The major histocompatibility complex haplotypes dictate and the background genes fine-tune the dominant versus the cryptic response profile of a T-cell determinant within a native antigen: relevance to disease susceptibility and vaccination.

The immune system of a healthy individual responds vigorously to foreign microbial antigens. However, all potentially immunogenic regions (determinants) within an antigen are not functionally of equal relevance in mediating host immunity against the pathogen. Moreover, some of these antigenic determinants are well processed and presented (immunodominant), while others are not revealed (cryptic) from the native antigen. Nevertheless, cryptic determinants are good immunogens in the pre-processed peptide form.
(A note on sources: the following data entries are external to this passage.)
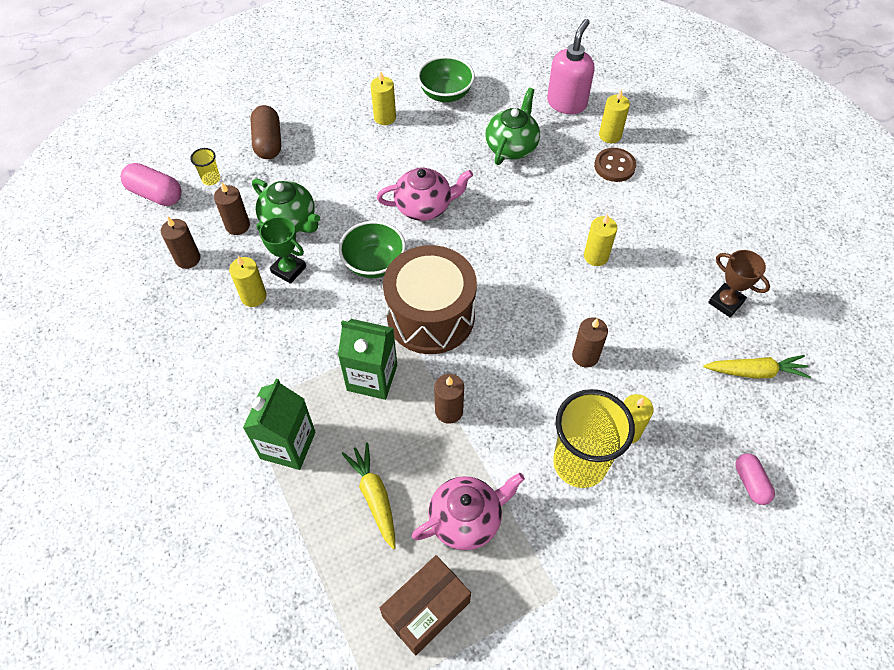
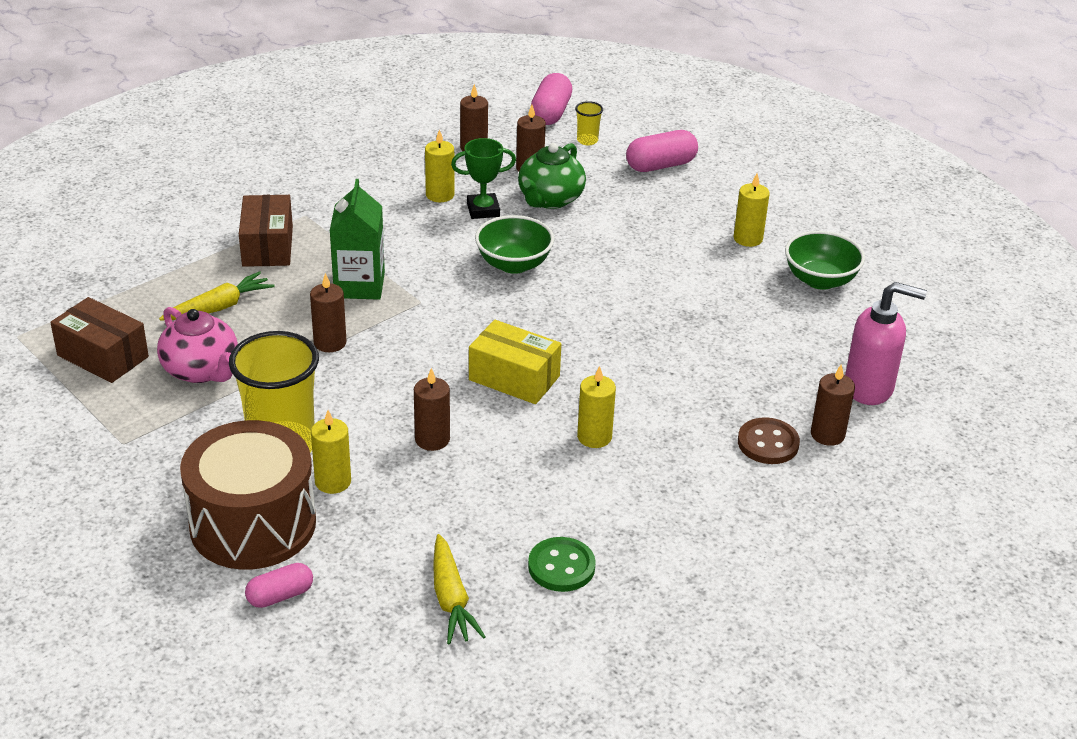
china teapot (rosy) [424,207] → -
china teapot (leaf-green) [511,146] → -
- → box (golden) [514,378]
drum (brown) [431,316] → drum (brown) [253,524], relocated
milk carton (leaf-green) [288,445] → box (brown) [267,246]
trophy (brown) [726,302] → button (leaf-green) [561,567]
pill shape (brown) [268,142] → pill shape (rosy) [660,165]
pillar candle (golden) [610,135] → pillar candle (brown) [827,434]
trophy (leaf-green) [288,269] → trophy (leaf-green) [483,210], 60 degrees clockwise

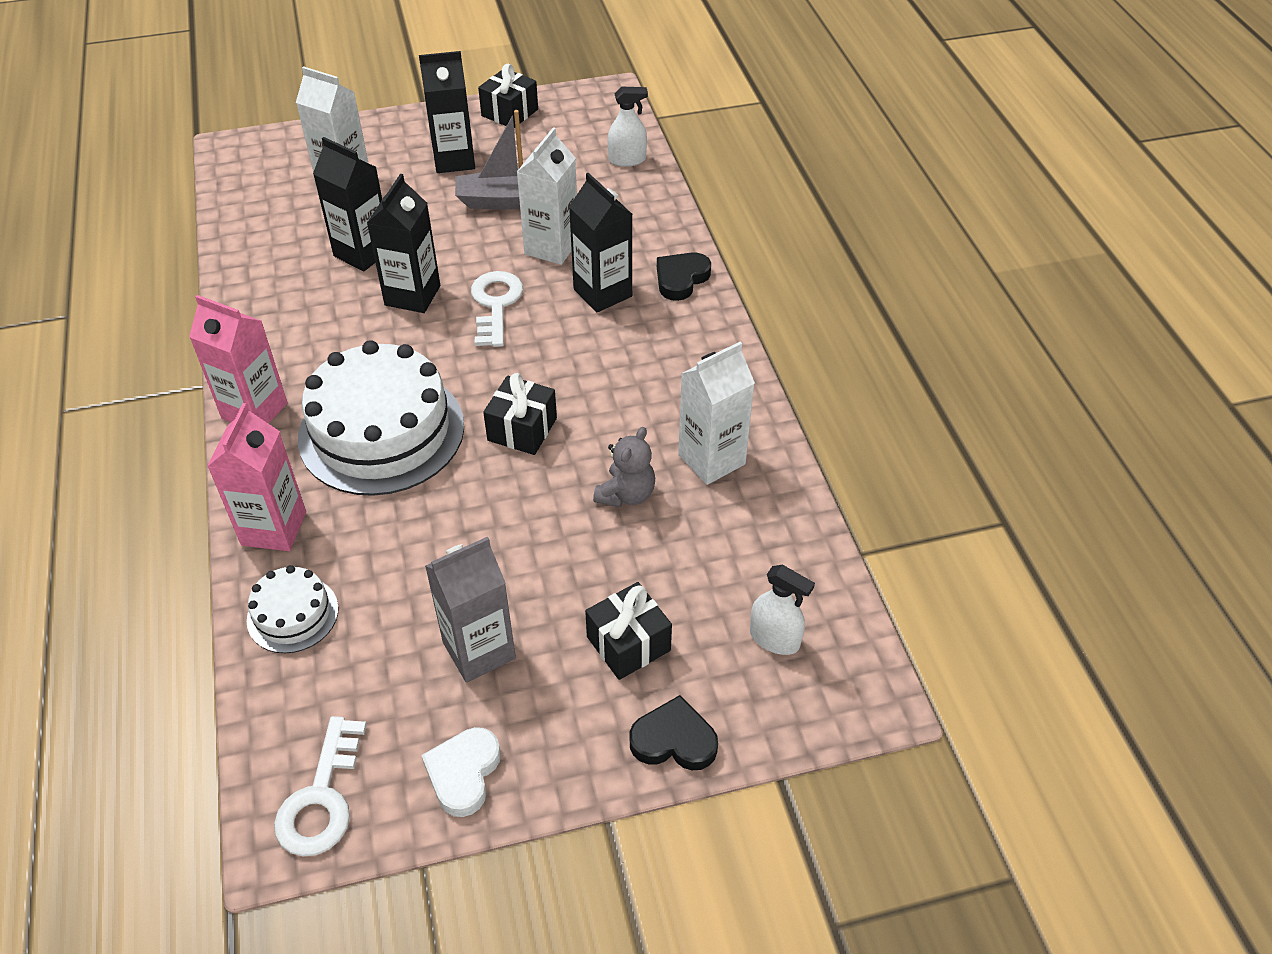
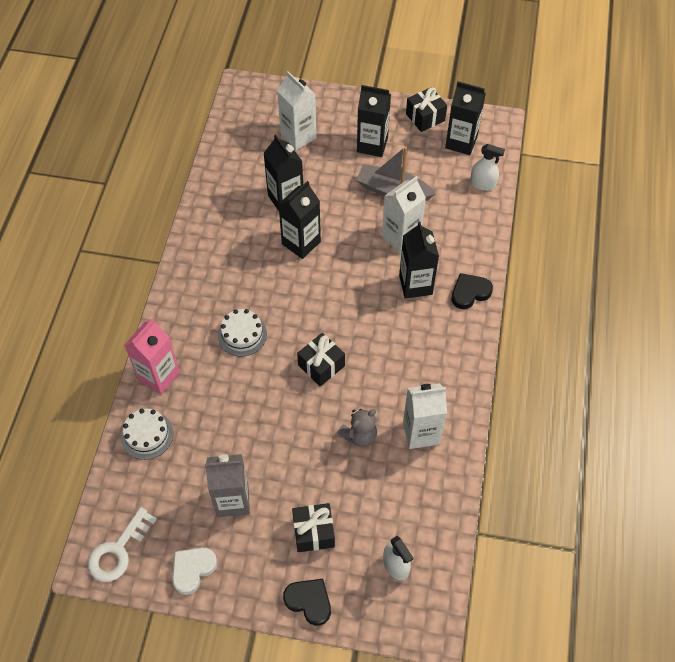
milk carton (rosy) [254,411] → -
key (snow-white) [495,304] → -
- → milk carton (ebony) [461,142]
layer cake (snow-white) [381,431] → layer cake (snow-white) [242,334], x0.48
Defining the factors influencing the dominance versus the crypticity of antigenic determinants is critical to advancing our understanding of the individual variations in host immunity to infection, autoantigens and vaccination. In this study based on a model antigen, hen eggwhite lysozyme (HEL), we describe that the major histocompatibility complex (MHC) haplotypes imprint and the non-MHC genes modify the dominance versus the crypticity of a specific antigenic determinant. Both the H-2(q)- and the H-2(d)-bearing mice raised potent response to native HEL, but responded differently to its determinant region 57-78, which was dominant in the H-2(q) but cryptic in the H-2(d) mice. The H-2(q)- but not the H-2(d)-bearing mice of three different genetic backgrounds yielded patterns of graded reactivity to epitope 57-78 showing the fine-tuning effect of the non-MHC genes. Interestingly, the F1 (H-2(q) x H-2(d)) mice retained the dominant response profile of the H-2(q) parent regardless of the contributing gender, and also responded to a new sub-determinant 61-75. These results highlight the genetic factors influencing the dominance/crypticity of a specific antigenic determinant.